Final stage and I was the last shooter. I was done. I was hot and sweaty. I doubt I smelled good and I definitely needed a shower. A shower and sleep. Nevertheless, it was the final stretch and all I cared about was shooting the stage and finishing the match. I went through the process of coming up with my stage plan and visualizing it over and over again until it was my turn. Then I simply shot the stage and ended up with my second best stage performance of the day on stage 10. The hits weren’t spectacular with 17 alphas, 10 charlies, and 1 delta. I don’t know why the result was as good as it was. 

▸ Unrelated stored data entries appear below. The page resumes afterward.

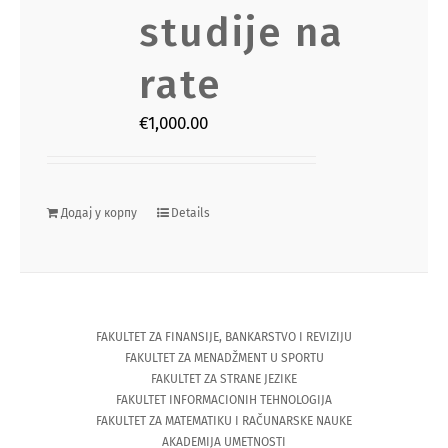
studije na
rate
€
1,000.00
Додај у корпу
Details
FAKULTET ZA FINANSIJE, BANKARSTVO I REVIZIJU
FAKULTET ZA MENADŽMENT U SPORTU
FAKULTET ZA STRANE JEZIKE
FAKULTET INFORMACIONIH TEHNOLOGIJA
FAKULTET ZA MATEMATIKU I RAČUNARSKE NAUKE
AKADEMIJA UMETNOSTI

I ended up coming in 83rd overall in the division and 16th in my class. That’s not great, but it’s not bad either. I had fun and learned a lot which is the main reason I keep shooting matches and why I decided to start shooting major matches. I’d be lying if I said I was disappointed that I didn’t end up with a class win and top three class finish. That is something that I want and don’t think my confidence is misplaced when I say that level of performance is within reach. However, I’m not going to beat myself up over it. I’m going to take what I learned and come up with a plan for major matches in 2024. If I can figure out a way to make it happen, that plan will include a level 2, a level 3, and a level 4 match. Yeah, I want to go to nationals. I’ll finalize plans before the end of the year which will also be after I shoot my first major IDPA match. Feels like it would be too preemptive to finalize any plans prior to that. The only thing that is certain is that I will keep training, practicing, and competing.